▶ [Provided passage]:
____
Wednesday 20 June 2012

The general guidelines for Index


We all know that the INDEX is a key factor of performance tuning. As proper index can increase the performance and bad implementation of index implementation can dramatically decreases the performance.

 In this article I am trying to gather some facts from different sources, which can provide us a general guide line to choose appropriate columns and index for performance boost up.

The general tendency that I found for implementation of Index is mentioned bellow.

The table objects contain one clustered index and maximum number of non clustered index.
Generally we builds the no-clustered index in each and every columns that is used in WHERE clause.
Is it the correct strategy to implement the index?
What happened, when INSERT, UPDATE, DELETE occurs in the table that have high number of index are there?

So, with proper knowledge of index we must follow some general guideline to implement the index in table objects.

The general guidelines for Index
  
Keep indexes lean. Try to build indexes on one or few columns at most. Wide indexes take longer to scan than narrow indexes.

Create the clustered index on every table. Try to create the clustered index on the column which is used most frequently for retrieving data and the column that does not have many duplicate values.

Create the clustered index on the column that will never be updated. Every time the clustered index key is updated, SQL Server must maintain not just the clustered index but also the non-clustered indexes since non-clustered indexes contain a pointer to the clustered index.
____
Answer these questions about the index guidelines post:
(a) On which columns does the post say people generally build non-clustered indexes?
(b) What reason does the post give for keeping indexes narrow?
(c) Why must SQL Server also maintain the non-clustered indexes when a clustered index key is updated?
____
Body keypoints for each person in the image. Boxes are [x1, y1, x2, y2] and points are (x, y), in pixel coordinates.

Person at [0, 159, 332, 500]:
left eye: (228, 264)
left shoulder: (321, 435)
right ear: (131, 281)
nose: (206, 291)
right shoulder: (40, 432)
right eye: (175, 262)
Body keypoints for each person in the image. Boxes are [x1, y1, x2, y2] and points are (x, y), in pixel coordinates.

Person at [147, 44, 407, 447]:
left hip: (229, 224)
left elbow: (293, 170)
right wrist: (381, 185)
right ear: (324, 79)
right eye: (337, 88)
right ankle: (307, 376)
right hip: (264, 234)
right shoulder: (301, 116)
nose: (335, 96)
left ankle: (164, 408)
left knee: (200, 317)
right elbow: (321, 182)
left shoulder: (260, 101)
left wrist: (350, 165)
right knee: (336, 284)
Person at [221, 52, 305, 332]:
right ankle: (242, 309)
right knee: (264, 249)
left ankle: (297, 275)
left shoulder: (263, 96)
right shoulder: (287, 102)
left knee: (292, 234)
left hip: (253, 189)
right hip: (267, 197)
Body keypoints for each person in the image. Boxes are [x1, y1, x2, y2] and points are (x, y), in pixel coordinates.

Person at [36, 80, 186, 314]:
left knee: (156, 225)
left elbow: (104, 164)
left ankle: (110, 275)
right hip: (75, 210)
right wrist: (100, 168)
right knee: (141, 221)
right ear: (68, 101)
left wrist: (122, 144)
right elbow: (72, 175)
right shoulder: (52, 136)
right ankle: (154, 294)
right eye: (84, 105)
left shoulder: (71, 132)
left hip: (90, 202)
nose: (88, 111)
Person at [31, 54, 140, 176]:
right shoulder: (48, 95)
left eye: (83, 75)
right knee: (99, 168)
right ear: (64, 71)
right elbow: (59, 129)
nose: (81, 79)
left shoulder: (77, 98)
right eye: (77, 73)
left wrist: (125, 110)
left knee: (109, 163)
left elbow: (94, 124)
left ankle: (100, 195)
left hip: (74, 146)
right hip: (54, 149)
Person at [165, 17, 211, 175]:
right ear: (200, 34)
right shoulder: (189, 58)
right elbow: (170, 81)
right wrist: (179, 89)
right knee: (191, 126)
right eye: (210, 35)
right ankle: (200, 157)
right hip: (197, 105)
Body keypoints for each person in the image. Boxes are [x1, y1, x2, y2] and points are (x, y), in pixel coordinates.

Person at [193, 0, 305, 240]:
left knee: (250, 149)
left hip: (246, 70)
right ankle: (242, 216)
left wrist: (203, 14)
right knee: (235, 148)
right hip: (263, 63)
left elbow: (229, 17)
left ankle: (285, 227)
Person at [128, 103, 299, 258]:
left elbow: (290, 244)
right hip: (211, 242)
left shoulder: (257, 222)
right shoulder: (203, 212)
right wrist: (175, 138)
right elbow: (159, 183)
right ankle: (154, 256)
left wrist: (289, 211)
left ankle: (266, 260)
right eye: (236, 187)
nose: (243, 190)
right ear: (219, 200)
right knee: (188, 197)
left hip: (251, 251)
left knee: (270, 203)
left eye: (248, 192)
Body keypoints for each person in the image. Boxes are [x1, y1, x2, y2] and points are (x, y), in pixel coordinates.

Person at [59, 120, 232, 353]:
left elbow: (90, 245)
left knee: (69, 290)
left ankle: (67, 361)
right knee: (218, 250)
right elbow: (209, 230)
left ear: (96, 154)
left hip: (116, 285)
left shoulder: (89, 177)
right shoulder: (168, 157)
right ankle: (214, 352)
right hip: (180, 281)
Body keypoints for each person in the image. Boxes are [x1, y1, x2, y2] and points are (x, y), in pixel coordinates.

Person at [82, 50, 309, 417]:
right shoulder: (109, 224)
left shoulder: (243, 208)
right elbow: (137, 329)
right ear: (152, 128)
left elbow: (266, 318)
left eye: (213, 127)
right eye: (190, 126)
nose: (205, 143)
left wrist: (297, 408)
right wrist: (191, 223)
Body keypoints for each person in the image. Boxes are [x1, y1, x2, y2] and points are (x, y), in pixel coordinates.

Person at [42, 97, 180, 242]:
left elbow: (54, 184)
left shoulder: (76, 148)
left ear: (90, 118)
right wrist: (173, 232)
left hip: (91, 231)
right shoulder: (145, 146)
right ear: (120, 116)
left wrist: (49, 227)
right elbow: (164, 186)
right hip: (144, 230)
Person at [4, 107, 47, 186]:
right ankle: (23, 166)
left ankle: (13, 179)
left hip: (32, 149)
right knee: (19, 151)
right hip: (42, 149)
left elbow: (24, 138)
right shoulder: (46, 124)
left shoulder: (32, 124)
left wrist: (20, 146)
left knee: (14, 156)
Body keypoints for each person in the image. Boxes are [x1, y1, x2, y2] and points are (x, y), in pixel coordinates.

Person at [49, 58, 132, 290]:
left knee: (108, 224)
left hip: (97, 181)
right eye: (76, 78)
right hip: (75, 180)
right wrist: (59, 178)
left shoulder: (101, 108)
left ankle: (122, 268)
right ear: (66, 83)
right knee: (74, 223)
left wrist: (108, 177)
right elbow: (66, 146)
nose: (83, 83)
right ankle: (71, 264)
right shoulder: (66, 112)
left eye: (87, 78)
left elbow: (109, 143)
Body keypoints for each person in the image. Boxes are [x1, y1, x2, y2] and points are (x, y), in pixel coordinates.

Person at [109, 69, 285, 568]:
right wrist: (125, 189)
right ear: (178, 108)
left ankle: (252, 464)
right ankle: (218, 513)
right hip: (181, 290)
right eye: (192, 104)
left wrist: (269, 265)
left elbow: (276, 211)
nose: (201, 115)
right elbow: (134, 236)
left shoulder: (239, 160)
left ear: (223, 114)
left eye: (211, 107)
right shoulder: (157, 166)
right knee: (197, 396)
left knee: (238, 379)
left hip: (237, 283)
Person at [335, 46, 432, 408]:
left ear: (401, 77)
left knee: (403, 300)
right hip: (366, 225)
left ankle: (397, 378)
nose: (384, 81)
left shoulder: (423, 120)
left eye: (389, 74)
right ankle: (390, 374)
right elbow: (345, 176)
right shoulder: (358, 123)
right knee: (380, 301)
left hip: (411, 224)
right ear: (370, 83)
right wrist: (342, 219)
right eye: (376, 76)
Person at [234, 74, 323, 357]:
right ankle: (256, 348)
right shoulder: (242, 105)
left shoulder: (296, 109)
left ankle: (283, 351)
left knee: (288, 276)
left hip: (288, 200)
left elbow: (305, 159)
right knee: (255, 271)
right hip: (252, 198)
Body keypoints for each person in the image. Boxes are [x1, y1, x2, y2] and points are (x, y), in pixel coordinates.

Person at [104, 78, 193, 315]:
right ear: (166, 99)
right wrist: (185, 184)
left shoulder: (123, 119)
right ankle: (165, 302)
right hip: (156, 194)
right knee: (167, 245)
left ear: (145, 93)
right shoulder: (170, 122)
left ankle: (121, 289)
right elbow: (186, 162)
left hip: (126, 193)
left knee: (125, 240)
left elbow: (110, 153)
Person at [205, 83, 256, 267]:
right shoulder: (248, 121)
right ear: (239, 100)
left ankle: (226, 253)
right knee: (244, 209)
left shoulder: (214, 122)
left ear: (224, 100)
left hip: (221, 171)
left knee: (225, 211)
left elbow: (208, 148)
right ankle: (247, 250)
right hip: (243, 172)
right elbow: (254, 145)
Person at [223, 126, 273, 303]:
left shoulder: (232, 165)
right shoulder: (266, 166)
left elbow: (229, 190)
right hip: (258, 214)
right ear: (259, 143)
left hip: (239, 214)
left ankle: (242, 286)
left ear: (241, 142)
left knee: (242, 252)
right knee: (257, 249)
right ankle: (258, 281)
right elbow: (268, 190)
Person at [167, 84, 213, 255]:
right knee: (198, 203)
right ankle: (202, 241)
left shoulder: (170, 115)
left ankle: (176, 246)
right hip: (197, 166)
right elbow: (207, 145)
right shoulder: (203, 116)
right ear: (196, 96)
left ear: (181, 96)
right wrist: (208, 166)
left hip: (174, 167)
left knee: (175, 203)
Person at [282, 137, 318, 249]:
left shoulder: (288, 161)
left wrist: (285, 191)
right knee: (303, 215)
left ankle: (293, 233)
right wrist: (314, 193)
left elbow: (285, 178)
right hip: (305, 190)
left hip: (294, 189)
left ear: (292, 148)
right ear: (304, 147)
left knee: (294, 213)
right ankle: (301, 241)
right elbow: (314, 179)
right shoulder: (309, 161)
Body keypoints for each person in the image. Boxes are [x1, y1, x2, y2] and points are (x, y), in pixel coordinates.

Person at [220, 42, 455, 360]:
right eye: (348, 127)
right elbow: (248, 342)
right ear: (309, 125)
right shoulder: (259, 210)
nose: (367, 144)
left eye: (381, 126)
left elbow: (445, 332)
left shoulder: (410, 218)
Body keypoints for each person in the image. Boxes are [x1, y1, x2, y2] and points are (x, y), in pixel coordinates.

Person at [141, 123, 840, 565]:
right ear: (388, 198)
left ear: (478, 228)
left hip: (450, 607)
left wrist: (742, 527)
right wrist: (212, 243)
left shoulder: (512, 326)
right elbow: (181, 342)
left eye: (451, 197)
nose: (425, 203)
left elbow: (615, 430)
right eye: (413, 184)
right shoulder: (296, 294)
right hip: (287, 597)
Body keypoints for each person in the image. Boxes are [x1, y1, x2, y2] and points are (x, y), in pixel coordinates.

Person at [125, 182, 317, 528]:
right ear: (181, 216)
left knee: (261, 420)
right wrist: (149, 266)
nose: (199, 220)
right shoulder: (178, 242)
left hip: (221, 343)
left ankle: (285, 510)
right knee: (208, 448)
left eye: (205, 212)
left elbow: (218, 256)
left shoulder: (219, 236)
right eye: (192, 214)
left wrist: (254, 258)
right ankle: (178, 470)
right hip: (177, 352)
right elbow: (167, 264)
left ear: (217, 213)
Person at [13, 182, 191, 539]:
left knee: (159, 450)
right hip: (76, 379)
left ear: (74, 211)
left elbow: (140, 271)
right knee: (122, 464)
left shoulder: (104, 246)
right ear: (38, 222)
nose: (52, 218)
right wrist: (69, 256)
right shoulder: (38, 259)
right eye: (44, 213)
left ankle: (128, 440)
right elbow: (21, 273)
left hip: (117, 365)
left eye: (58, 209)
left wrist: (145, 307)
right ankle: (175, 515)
____
▶ [Task answer]:
(a) On each and every column that is used in a WHERE clause.
(b) Wide indexes take longer to scan than narrow indexes.
(c) The non-clustered indexes contain a pointer to the clustered index.